Phone-hack saga spiraling out of control: 9/11 dead (possibly), ex-British prime minister are latest victims revealed

The British press Monday dropped two more bombshells in the News of the World phone-hacking saga.

First up: News of the World journalists, who have been accused of horrifically intrusive phone-hacking tactics in the U.K., may also have illegally accessed the cell phones of those who perished in the 9/11 World Trade Center attacks.

That's what a source tells one of Britain's other notoriously lurid tabloids, the Daily Mirror. The Mirror reports that an unnamed private investigator and former New York City police officer alleges that News of the World journalists offered to pay him for 9/11 victims' phone numbers and call log details.

The 9/11 allegation comes on the heels of last week's revelations that News of the World had tapped into the voicemails of people whose loved ones were killed in the subway bombings that rocked Britain on July 7, 2005. Thanks to that report, along with similarly damaging scoops that the phone-hacking victims included a murdered 13-year-old girl and veterans of the wars in Iraq and Afghanistan, the 168-year-old paper shuttered its operations following Sunday's issue.

Today's unconfirmed Mirror report turns up as Rupert Murdoch, chief executive of News Corporation, which owned News of the World, has arrived in the U.K. for crisis control. The scandal now threatens not only News Corp's takeover of British Sky Broadcasting, the U.K.'s largest pay-TV provider, but also is likely to greatly diminish Murdoch's overall influence in British publishing and politics.

One of the mogul's first orders of business upon landing in London was to voice his support for Rebekah Brooks, the besieged former editor of News of the World and current head of News Corp's British subsidiary, News International.

Brooks claims she had no knowledge of the hacking incidents at the time they occurred, even though several of them took place during her tenure. But pressure has nevertheless been mounting for Brooks to bear some of the accountability--especially now that 200 News of the World editorial hands have lost their jobs.

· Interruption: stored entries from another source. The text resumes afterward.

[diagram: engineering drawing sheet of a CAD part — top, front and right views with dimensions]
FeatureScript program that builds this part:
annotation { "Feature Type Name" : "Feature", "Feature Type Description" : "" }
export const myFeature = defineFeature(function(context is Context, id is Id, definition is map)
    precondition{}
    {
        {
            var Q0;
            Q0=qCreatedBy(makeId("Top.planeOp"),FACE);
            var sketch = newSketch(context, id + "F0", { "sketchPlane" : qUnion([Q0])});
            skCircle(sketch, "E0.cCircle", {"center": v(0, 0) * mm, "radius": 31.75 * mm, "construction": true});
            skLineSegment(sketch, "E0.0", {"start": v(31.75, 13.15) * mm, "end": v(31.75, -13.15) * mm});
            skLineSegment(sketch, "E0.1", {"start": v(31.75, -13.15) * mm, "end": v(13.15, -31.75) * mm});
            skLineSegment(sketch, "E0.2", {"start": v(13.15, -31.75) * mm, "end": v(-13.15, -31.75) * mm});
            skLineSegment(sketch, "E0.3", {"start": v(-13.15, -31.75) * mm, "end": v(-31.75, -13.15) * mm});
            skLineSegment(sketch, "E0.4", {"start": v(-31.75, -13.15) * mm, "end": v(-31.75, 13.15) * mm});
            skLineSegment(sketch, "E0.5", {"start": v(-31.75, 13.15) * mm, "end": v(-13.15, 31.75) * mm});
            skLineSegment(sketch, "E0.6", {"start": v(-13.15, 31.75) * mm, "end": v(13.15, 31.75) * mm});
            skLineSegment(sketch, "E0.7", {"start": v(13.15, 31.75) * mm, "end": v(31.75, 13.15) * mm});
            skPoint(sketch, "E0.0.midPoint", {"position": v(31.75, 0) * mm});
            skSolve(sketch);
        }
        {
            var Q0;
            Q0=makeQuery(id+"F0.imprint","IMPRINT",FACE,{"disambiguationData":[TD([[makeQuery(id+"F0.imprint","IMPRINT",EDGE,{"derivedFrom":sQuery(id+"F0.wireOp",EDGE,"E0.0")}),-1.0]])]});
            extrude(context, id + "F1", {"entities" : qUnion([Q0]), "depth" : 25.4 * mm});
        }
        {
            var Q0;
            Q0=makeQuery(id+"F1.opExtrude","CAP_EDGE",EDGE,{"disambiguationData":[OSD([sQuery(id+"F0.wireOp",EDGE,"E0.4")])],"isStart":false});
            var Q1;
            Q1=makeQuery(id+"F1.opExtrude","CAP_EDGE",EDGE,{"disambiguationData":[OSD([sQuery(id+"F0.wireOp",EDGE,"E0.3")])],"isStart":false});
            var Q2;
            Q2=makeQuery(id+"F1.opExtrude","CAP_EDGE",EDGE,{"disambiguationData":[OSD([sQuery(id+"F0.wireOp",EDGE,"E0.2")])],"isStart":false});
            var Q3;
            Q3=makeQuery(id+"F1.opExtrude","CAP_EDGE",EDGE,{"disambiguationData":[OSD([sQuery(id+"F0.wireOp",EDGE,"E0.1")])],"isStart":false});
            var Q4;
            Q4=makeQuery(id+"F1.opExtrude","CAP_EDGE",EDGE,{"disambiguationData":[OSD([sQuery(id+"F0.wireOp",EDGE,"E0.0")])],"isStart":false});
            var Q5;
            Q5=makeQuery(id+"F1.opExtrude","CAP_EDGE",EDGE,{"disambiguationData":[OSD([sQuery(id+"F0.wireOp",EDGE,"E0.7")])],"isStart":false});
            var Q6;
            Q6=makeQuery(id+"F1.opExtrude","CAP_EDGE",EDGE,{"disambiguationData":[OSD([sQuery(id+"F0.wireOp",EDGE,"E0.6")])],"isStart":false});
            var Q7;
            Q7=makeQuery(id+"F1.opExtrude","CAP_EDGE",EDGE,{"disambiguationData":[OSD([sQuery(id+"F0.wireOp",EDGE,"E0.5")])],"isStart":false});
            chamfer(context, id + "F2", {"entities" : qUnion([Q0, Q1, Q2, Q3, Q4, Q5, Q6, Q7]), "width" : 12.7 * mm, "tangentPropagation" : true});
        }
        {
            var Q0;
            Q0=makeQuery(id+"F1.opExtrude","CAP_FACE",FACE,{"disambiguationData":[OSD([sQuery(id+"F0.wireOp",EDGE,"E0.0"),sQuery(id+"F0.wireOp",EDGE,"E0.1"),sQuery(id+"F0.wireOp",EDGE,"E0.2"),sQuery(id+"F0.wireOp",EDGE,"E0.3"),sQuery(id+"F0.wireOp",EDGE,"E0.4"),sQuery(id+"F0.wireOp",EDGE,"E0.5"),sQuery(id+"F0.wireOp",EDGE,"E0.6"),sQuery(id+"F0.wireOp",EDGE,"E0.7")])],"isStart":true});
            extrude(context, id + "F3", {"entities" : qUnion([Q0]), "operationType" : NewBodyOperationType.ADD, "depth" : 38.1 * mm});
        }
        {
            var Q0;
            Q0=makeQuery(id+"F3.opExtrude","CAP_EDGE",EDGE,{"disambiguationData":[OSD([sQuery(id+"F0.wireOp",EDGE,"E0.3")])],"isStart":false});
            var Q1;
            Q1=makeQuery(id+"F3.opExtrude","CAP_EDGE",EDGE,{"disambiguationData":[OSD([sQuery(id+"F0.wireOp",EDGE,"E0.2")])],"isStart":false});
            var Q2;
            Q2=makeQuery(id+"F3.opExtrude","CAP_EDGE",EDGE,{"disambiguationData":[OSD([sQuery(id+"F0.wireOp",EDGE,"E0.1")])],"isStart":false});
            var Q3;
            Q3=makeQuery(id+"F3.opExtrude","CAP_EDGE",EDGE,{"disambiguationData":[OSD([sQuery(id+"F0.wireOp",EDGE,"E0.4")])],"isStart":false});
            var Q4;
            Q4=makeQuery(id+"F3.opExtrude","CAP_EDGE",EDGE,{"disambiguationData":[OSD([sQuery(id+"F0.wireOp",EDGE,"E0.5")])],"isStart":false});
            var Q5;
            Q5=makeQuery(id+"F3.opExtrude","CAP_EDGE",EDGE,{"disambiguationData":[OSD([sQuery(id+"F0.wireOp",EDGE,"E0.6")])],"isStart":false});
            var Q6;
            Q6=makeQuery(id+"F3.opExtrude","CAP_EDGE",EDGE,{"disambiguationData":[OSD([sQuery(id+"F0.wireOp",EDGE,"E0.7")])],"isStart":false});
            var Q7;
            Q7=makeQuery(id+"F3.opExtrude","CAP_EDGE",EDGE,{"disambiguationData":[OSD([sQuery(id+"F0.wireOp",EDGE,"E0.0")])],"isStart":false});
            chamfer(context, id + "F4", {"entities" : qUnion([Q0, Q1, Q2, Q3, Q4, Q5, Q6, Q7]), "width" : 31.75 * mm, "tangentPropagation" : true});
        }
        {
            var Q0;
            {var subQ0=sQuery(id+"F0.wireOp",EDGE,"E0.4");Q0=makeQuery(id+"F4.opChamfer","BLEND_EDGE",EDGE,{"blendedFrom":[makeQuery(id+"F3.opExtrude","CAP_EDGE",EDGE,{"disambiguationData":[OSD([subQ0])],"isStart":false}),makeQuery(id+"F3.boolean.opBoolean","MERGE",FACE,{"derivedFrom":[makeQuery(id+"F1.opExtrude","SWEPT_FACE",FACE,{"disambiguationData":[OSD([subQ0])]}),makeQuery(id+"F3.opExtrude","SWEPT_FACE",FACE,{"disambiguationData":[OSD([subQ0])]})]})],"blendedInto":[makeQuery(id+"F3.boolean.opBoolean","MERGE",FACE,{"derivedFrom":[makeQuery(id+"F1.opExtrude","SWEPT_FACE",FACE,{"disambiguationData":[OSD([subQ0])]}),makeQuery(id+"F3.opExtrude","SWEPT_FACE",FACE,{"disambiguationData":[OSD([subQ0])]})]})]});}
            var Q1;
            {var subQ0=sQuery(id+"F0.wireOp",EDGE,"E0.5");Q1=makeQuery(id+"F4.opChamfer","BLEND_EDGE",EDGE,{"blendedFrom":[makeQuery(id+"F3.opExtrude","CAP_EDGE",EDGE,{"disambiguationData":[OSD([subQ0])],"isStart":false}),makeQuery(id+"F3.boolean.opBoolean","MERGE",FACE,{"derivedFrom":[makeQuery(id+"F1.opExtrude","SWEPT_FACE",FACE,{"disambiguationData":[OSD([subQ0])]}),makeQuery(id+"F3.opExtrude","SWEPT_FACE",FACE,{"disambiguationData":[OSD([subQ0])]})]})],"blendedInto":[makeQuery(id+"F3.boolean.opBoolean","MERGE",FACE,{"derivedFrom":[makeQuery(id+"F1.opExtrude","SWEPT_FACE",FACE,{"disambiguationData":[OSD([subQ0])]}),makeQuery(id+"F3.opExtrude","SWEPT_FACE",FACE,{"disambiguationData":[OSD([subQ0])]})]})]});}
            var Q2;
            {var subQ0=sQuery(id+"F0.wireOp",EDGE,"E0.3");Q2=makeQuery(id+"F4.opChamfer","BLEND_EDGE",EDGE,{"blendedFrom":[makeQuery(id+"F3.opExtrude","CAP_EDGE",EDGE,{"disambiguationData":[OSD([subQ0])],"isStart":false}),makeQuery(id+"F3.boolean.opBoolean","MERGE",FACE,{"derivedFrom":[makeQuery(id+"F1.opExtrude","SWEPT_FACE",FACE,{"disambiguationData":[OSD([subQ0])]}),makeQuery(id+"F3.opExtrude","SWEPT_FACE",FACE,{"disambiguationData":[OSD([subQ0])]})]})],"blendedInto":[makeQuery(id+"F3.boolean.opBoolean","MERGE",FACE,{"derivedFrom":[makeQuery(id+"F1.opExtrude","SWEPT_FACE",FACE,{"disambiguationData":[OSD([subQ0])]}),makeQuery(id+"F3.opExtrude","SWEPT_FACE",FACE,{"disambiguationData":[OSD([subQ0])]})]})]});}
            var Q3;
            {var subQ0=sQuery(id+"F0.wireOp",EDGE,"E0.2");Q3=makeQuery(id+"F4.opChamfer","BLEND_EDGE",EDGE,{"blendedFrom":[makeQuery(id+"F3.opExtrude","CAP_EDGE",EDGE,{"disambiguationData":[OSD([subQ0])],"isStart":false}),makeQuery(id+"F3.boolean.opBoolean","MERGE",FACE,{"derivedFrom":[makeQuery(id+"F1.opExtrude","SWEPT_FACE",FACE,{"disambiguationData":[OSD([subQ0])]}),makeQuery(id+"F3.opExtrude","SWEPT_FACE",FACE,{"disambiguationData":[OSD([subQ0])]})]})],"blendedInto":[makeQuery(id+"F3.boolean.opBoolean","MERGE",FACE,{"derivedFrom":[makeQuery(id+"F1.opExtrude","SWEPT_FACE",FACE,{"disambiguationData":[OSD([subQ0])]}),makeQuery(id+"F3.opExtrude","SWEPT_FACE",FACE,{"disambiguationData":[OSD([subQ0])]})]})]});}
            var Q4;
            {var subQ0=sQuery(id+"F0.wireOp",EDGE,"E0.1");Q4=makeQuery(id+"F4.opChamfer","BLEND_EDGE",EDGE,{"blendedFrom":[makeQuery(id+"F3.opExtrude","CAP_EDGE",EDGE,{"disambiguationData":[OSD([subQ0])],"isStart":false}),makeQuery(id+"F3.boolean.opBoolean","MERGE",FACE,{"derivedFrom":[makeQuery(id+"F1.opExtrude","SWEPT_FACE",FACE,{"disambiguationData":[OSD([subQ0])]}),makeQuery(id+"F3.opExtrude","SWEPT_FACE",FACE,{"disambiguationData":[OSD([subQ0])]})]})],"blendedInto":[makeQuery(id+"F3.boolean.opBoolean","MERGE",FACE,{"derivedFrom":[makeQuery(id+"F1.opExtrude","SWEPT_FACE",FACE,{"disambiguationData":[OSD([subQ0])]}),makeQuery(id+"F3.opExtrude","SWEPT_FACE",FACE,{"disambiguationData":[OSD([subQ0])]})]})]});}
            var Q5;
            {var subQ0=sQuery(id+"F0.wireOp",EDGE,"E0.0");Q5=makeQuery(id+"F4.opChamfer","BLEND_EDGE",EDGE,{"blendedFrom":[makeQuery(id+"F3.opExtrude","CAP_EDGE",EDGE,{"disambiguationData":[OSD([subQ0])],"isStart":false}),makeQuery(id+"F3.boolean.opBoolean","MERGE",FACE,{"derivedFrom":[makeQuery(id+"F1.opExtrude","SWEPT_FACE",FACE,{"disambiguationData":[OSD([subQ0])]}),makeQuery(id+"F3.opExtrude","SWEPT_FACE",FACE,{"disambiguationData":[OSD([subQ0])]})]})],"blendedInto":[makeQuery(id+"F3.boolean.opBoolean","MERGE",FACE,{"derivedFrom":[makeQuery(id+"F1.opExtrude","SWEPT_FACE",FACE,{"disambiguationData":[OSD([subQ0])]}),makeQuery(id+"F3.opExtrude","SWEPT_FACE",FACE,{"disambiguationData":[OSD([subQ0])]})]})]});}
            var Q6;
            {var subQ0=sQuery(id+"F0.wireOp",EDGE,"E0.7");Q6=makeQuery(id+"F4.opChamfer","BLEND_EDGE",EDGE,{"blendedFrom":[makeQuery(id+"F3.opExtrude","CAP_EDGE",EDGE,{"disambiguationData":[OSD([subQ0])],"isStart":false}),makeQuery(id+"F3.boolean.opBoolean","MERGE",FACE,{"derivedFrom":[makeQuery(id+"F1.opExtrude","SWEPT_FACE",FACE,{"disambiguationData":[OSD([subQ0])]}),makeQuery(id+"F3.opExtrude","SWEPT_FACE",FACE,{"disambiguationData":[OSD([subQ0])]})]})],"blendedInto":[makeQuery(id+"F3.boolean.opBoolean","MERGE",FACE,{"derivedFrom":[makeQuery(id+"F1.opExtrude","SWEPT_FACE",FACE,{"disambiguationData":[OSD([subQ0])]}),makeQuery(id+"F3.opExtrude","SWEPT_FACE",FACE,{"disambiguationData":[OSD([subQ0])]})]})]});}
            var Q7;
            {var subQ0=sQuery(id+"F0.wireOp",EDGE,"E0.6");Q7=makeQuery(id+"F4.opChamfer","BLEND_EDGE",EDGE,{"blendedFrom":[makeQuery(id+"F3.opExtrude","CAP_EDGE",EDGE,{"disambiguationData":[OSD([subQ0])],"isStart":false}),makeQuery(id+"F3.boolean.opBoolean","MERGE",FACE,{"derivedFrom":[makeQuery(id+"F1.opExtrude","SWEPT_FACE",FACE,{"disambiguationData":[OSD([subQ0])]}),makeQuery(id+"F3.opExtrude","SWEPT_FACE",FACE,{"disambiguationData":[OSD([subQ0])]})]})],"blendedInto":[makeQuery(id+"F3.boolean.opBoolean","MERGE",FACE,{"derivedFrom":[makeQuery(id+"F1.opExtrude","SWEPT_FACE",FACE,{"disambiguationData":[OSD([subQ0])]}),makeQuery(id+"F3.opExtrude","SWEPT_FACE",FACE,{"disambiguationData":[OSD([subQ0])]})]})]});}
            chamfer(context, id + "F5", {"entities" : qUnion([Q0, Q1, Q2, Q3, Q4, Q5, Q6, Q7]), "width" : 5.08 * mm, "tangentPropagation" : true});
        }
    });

As for the possible 9/11 hacks, the Daily Mirrror's source claims that the former New York cop "was asked to hack into the 9/11 victims' private phone data. He said that the journalists asked him to access records showing the calls that had been made to and from the mobile phones belonging to the victims and their ­relatives."

The report, which appears to have been sourced second-hand, continues: "His presumption was that they wanted the information so they could hack into the ­relevant voicemails, just like it has been shown they have done in the UK. The PI said he had to turn the job down. He knew how insensitive such research would be, and how bad it would look.

"The investigator said the ­journalists seemed particularly interested in getting the phone records belonging to the British victims of the attacks."

A spokeswoman for News International did not immediately respond to a request for comment. Nor did multiple 9/11 families groups.

But the prospect of a 9/11 blowback for Murdoch is just one of the headaches he's facing on his U.K. trip.

The Guardian now reports that former British Prime Minister Gordon Brown was a "repeated" target of journalists not only at News of the World, but across News International's stable of four British papers, including the company's venerable broadsheet flagship, the Times of London. Over the course of 10 years, Murdoch employees sought to "access his voicemail and [obtain] information from his bank account, his legal file as well as his family's medical records," according to The Guardian.

Murdoch and News Corp. have in the past proved resilient in the face of controversy and public outrage. But media insiders speculate that his luck may be running out.

"Even for someone who has remained immune to consequence for so long, the hacking scandal has implications that may ripple beyond the shores of England--in part because Mr. Murdoch no longer has custody of the story," writes David Carr.

"It doesn't look good for Murdoch," writes Tina Brown, but "he's not vanquished yet."